Action item: Extract the lines up to and including the one that contains "ahlaksızlıktır; tam bir trajedidir! Boynunda", starting with the first line of the entries below, and omit the pictures.
◆ ◆ ◆ ◆ ◆ ◆ ◆
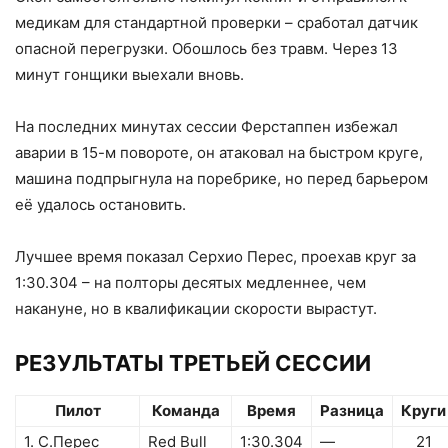
медикам для стандартной проверки – сработал датчик
опасной перегрузки. Обошлось без травм. Через 13
минут гонщики выехали вновь.
На последних минутах сессии Ферстаппен избежал
аварии в 15-м повороте, он атаковал на быстром круге,
машина подпрыгнула на поребрике, но перед барьером
её удалось остановить.
Лучшее время показал Серхио Перес, проехав круг за
1:30.304 – на полторы десятых медленнее, чем
накануне, но в квалификации скорости вырастут.
РЕЗУЛЬТАТЫ ТРЕТЬЕЙ СЕССИИ
Пилот
Команда
Время
Разница
Круги
1. C.Перес
Red Bull
1:30.304
—
21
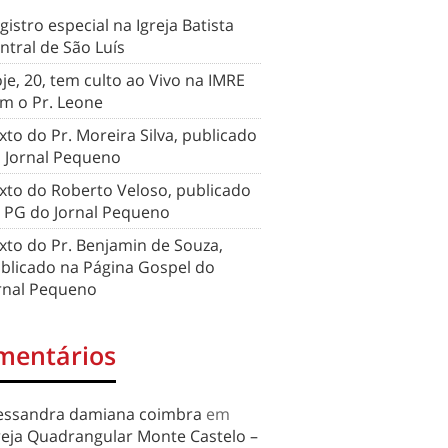
gistro especial na Igreja Batista
ntral de São Luís
je, 20, tem culto ao Vivo na IMRE
m o Pr. Leone
xto do Pr. Moreira Silva, publicado
 Jornal Pequeno
xto do Roberto Veloso, publicado
 PG do Jornal Pequeno
xto do Pr. Benjamin de Souza,
blicado na Página Gospel do
rnal Pequeno
mentários
essandra damiana coimbra
em
reja Quadrangular Monte Castelo –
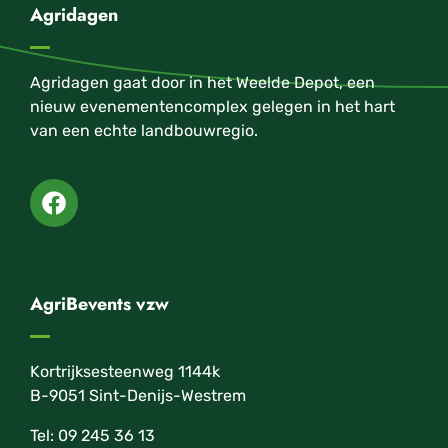
Agridagen
Agridagen gaat door in het Weelde Depot, een
nieuw evenementencomplex gelegen in het hart
van een echte landbouwregio.
AgriBevents vzw
Kortrijksesteenweg 1144k
B-9051 Sint-Denijs-Westrem
Tel: 09 245 36 13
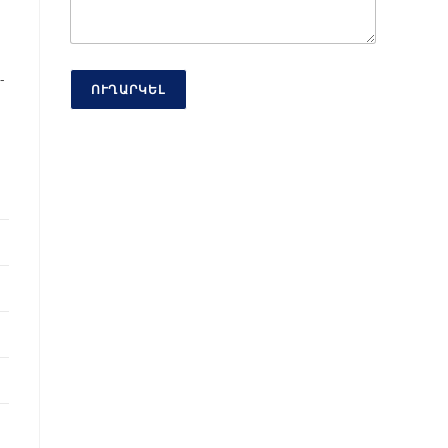
-
ՈՒՂԱՐԿԵԼ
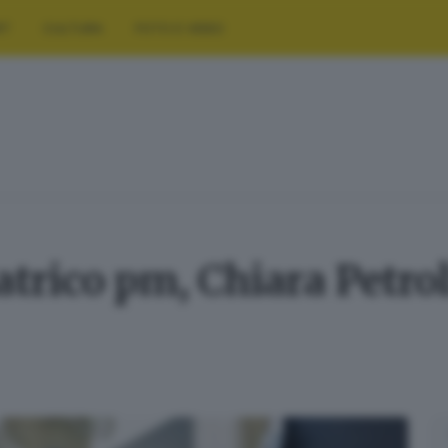
RT
CULTURA
FOTO E VIDEO
atrico pm, Chiara Petro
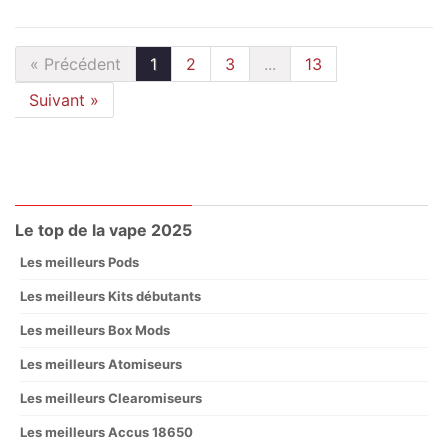
« Précédent
1
2
3
...
13
Suivant »
Le top de la vape 2025
Les meilleurs Pods
Les meilleurs Kits débutants
Les meilleurs Box Mods
Les meilleurs Atomiseurs
Les meilleurs Clearomiseurs
Les meilleurs Accus 18650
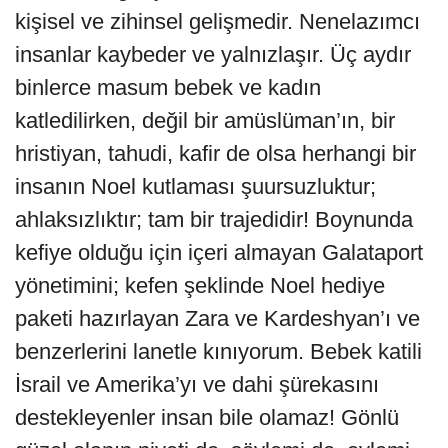
kişisel ve zihinsel gelişmedir. Nenelazımcı
insanlar kaybeder ve yalnızlaşır. Üç aydır
binlerce masum bebek ve kadın
katledilirken, değil bir amüslüman’ın, bir
hristiyan, tahudi, kafir de olsa herhangi bir
insanın Noel kutlaması şuursuzluktur;
ahlaksızlıktır; tam bir trajedidir! Boynunda
kefiye olduğu için içeri almayan Galataport
yönetimini; kefen şeklinde Noel hediye
paketi hazırlayan Zara ve Kardeshyan’ı ve
benzerlerini lanetle kınıyorum. Bebek katili
İsrail ve Amerika’yı ve dahi şürekasını
destekleyenler insan bile olamaz! Gönlü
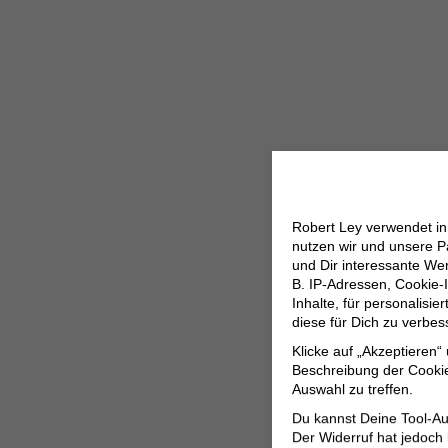
Robert Ley verwendet i
nutzen wir und unsere P
und Dir interessante W
B. IP-Adressen, Cookie-I
Inhalte, für personalisi
diese für Dich zu verbe
Klicke auf „Akzeptieren“
Beschreibung der Cookie
Auswahl zu treffen.
Du kannst Deine Tool-Au
Der Widerruf hat jedoch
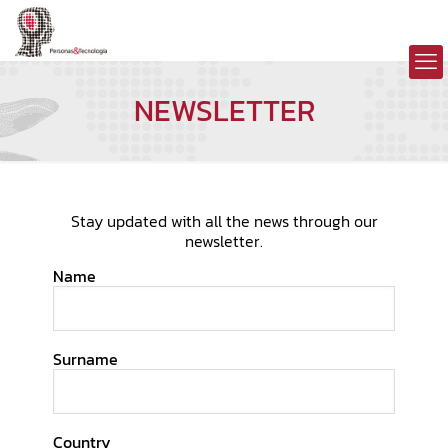
NEWSLETTER
Stay updated with all the news through our
newsletter.
Name
Surname
Country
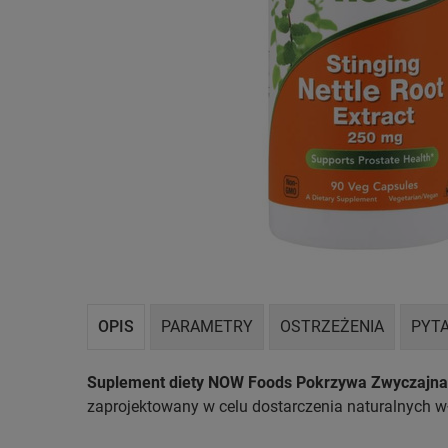
OPIS
PARAMETRY
OSTRZEŻENIA
PYTA
Suplement diety NOW Foods Pokrzywa Zwyczajna 
zaprojektowany w celu dostarczenia naturalnych w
◆ ◆ ◆ ◆ ◆ ◆ ◆
Exercise solution:
медикам для стандартной проверки – сработал датчик
опасной перегрузки. Обошлось без травм. Через 13
минут гонщики выехали вновь.
На последних минутах сессии Ферстаппен избежал
аварии в 15-м повороте, он атаковал на быстром круге,
машина подпрыгнула на поребрике, но перед барьером
её удалось остановить.
Лучшее время показал Серхио Перес, проехав круг за
1:30.304 – на полторы десятых медленнее, чем
накануне, но в квалификации скорости вырастут.
РЕЗУЛЬТАТЫ ТРЕТЬЕЙ СЕССИИ
Пилот
Команда
Время
Разница
Круги
1. C.Перес
Red Bull
1:30.304
—
21
gistro especial na Igreja Batista
ntral de São Luís
je, 20, tem culto ao Vivo na IMRE
m o Pr. Leone
xto do Pr. Moreira Silva, publicado
 Jornal Pequeno
xto do Roberto Veloso, publicado
 PG do Jornal Pequeno
xto do Pr. Benjamin de Souza,
blicado na Página Gospel do
rnal Pequeno
mentários
essandra damiana coimbra
em
reja Quadrangular Monte Castelo –
Agridagen
Agridagen gaat door in het Weelde Depot, een
nieuw evenementencomplex gelegen in het hart
van een echte landbouwregio.
AgriBevents vzw
Kortrijksesteenweg 1144k
B-9051 Sint-Denijs-Westrem
Tel: 09 245 36 13
-
ՈՒՂԱՐԿԵԼ
RT
CULTURA
FOTO E VIDEO
atrico pm, Chiara Petro
« Précédent
1
2
3
...
13
Suivant »
Le top de la vape 2025
Les meilleurs Pods
Les meilleurs Kits débutants
Les meilleurs Box Mods
Les meilleurs Atomiseurs
Les meilleurs Clearomiseurs
Les meilleurs Accus 18650
kişisel ve zihinsel gelişmedir. Nenelazımcı
insanlar kaybeder ve yalnızlaşır. Üç aydır
binlerce masum bebek ve kadın
katledilirken, değil bir amüslüman’ın, bir
hristiyan, tahudi, kafir de olsa herhangi bir
insanın Noel kutlaması şuursuzluktur;
ahlaksızlıktır; tam bir trajedidir! Boynunda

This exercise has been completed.